==== AVAILABLE DATA

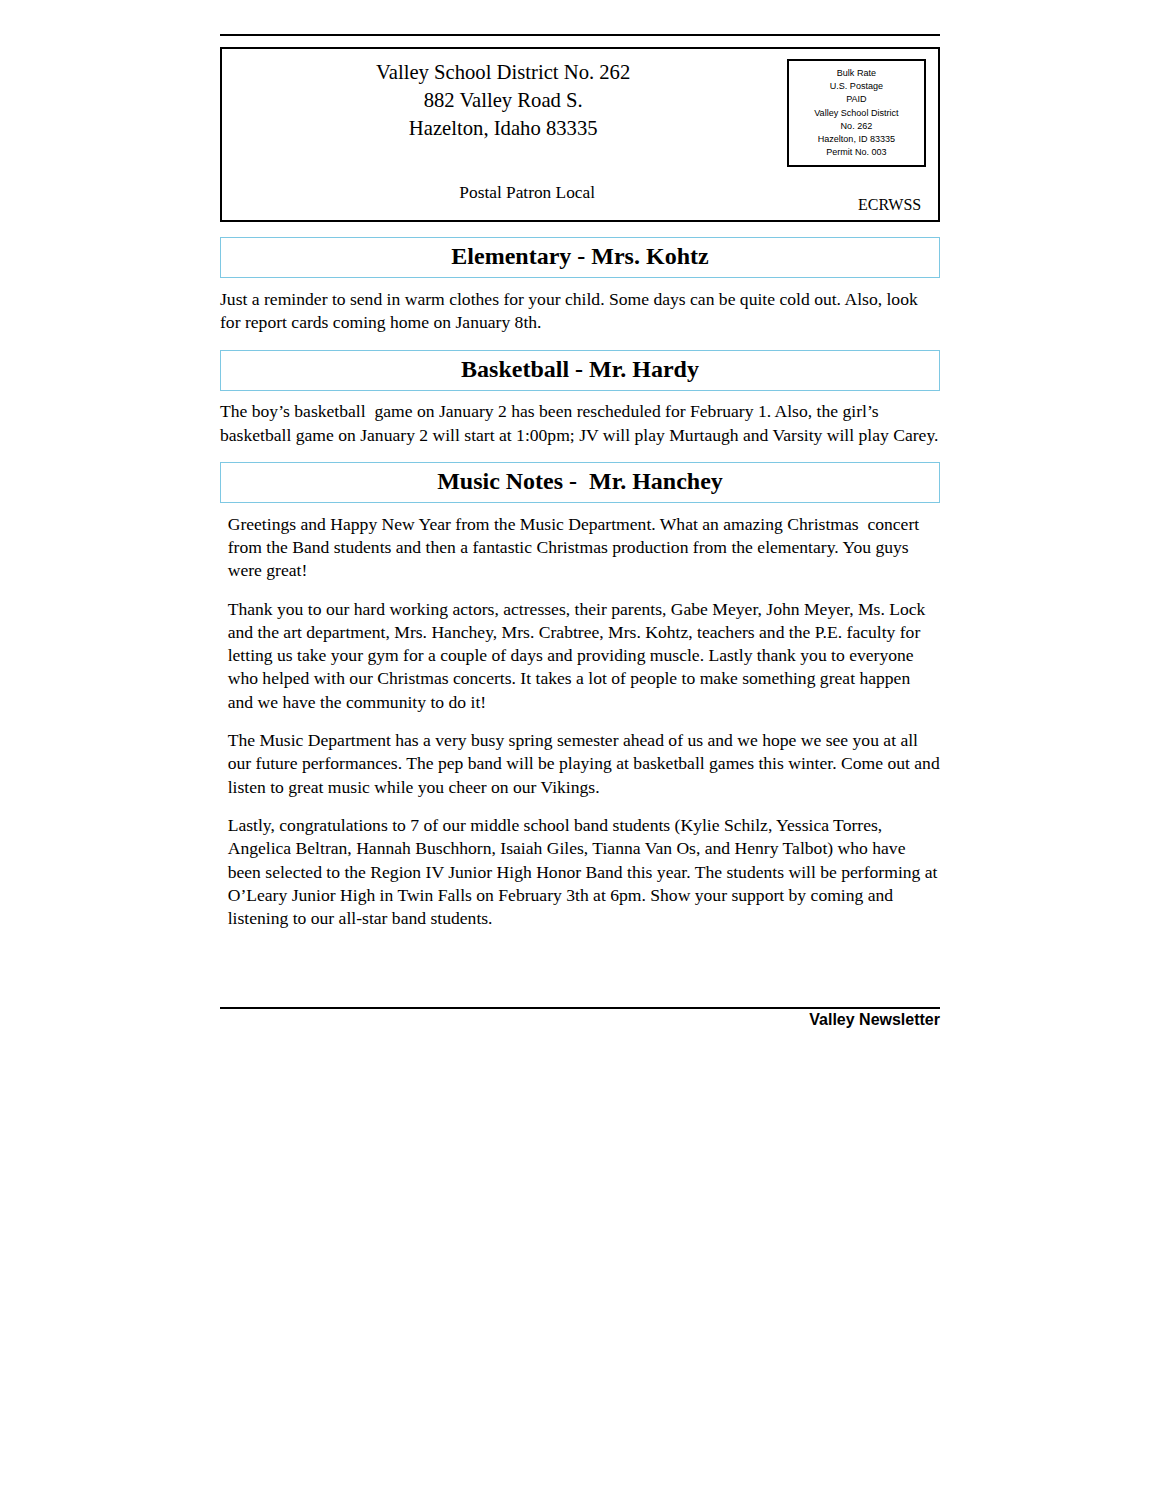Bulk Rate
U.S. Postage
PAID
Valley School District
No. 262
Hazelton, ID 83335
Permit No. 003
Valley School District No. 262
882 Valley Road S.
Hazelton, Idaho 83335
Postal Patron Local
ECRWSS
Elementary - Mrs. Kohtz
Just a reminder to send in warm clothes for your child. Some days can be quite cold out. Also, look for report cards coming home on January 8th.
Basketball - Mr. Hardy
The boy’s basketball game on January 2 has been rescheduled for February 1. Also, the girl’s basketball game on January 2 will start at 1:00pm; JV will play Murtaugh and Varsity will play Carey.
Music Notes - Mr. Hanchey
Greetings and Happy New Year from the Music Department. What an amazing Christmas concert from the Band students and then a fantastic Christmas production from the elementary. You guys were great!
Thank you to our hard working actors, actresses, their parents, Gabe Meyer, John Meyer, Ms. Lock and the art department, Mrs. Hanchey, Mrs. Crabtree, Mrs. Kohtz, teachers and the P.E. faculty for letting us take your gym for a couple of days and providing muscle. Lastly thank you to everyone who helped with our Christmas concerts. It takes a lot of people to make something great happen and we have the community to do it!
The Music Department has a very busy spring semester ahead of us and we hope we see you at all our future performances. The pep band will be playing at basketball games this winter. Come out and listen to great music while you cheer on our Vikings.
Lastly, congratulations to 7 of our middle school band students (Kylie Schilz, Yessica Torres, Angelica Beltran, Hannah Buschhorn, Isaiah Giles, Tianna Van Os, and Henry Talbot) who have been selected to the Region IV Junior High Honor Band this year. The students will be performing at O’Leary Junior High in Twin Falls on February 3th at 6pm. Show your support by coming and listening to our all-star band students.
Valley Newsletter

========

WHAT YOU SHOULD DO →
Only a number is expected here: the count of lines in the listing that hold the string "students".

TASK RESPONSE →
2